Ultimately, for better or for worse, jobs are left with the basic kind of economic development, which means more and more trying to build digital capabilities, digital industries. It’s about training. It’s about being a good place to live. More important than ever is support for families. Making this a good place to live and work really matters. And we think there are some federal policy ideas coming down on the lucca that can be useful, even for creating in a bunch of indoor local technology centers with significant investments in local universities, colleges, workforce, and all that. But we have a lot of work to do to turn many places around.

Rani Molla

Why do technology companies find offices in smaller but still considered and popular cities?

Mark Muro

This is more real, in some ways, I think, than the kind of exodus idea. I think it’s emerging great technology that will do a lot better going to talent than trying to bring in talent in places like the Bay.. So the South – while dealing with issues of diversity and inclusion, the need to access more diverse workforces – is an incredible opportunity for them.

Rani Molla

You and I have talked before about agglomeration, the idea that the concentration of workers and industry and supply chains in certain areas makes it more likely that other workers and industries and supply chains will concentrate here. . When people work from everywhere, does crowding always matter?

Mark Muro

That’s a nice question.
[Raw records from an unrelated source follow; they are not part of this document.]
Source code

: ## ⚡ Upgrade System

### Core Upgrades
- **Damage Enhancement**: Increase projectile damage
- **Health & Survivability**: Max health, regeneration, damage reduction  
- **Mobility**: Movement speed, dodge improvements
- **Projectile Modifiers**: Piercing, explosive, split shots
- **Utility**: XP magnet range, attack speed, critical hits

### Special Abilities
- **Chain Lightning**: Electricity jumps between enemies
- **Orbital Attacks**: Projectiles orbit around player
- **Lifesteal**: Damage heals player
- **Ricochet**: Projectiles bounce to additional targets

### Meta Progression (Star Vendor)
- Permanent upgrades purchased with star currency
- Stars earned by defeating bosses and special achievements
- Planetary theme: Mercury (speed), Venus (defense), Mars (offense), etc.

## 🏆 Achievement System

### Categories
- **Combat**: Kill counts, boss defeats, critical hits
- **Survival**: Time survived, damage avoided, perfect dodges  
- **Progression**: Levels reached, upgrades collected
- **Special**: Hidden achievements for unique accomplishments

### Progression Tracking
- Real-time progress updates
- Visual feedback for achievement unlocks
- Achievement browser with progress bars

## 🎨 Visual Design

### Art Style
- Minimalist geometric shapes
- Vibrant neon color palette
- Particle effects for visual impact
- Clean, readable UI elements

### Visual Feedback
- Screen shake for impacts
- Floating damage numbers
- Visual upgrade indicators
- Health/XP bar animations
Agglomeration, I think, is a fact of the universe, but it is content to some extent in technology and communication. In the past, any communication advancement has led to more clustering. And I think that grouping will remain crucial. But we don’t completely know how he can play. Our evidence suggests that long-term moves are not even a massive feature but that working remotely has an impact, influencing where people work and the decisions they make. But that need to keep the tie at the office seems to remain.

So I think we can see more movement, but not necessarily an end to these intense groups. They are so powerful, especially in the early stages of an emerging technology. I think the AI ​​platform is emerging. And that’s when clustering matters most: When something becomes a commodity, people move away. But I think the core of the AI ​​economy is to keep tech workers in the big hubs.

Rani Molla

I recently wrote one article about how it is very difficult to hire people now, for a variety of reasons. And to deal with this, many companies and industries offer remote work as a kind of indispensable advantage. Now, 10 percent of jobs on LinkedIn and ZipRecruiter allow you to do at least some of your work remotely, up from 2 percent last year. And that doesn’t seem to be enough. Those employees receive the application four times. Do you see that distance work continues to grow to address recruitment issues?

Mark Muro

First, remote work did not return to the low level it was pre-pandemic. My point is simply that working remotely won’t always be super far, far away. It will be almost far away. I think working remotely will remain critical not only for what workers want (or say they want) but for what companies offer. And I think you’ll see it as an ubiquitous sort of starting point offer. It will only be assumed.

Rani Molla

Obviously, jobs that are typically done on computers can more easily be far away. But more and more, jobs you don’t expect – home health helpers for example, who most of the time have to physically go to people’s homes – have to do at least a small part of their time. work, part of the documentation, remotely. Do you see the distance work growing into these more manual types of work?

Mark Muro

Yes, a lot. Working remotely for a part of each week’s time becomes and will become more ubiquitous. And anything that prevents people from taking jobs will be challenged and provide new benefits. I think it’s been a vendor market for work for a while. And because of this, remote work will become an offer for all types of entrepreneurs.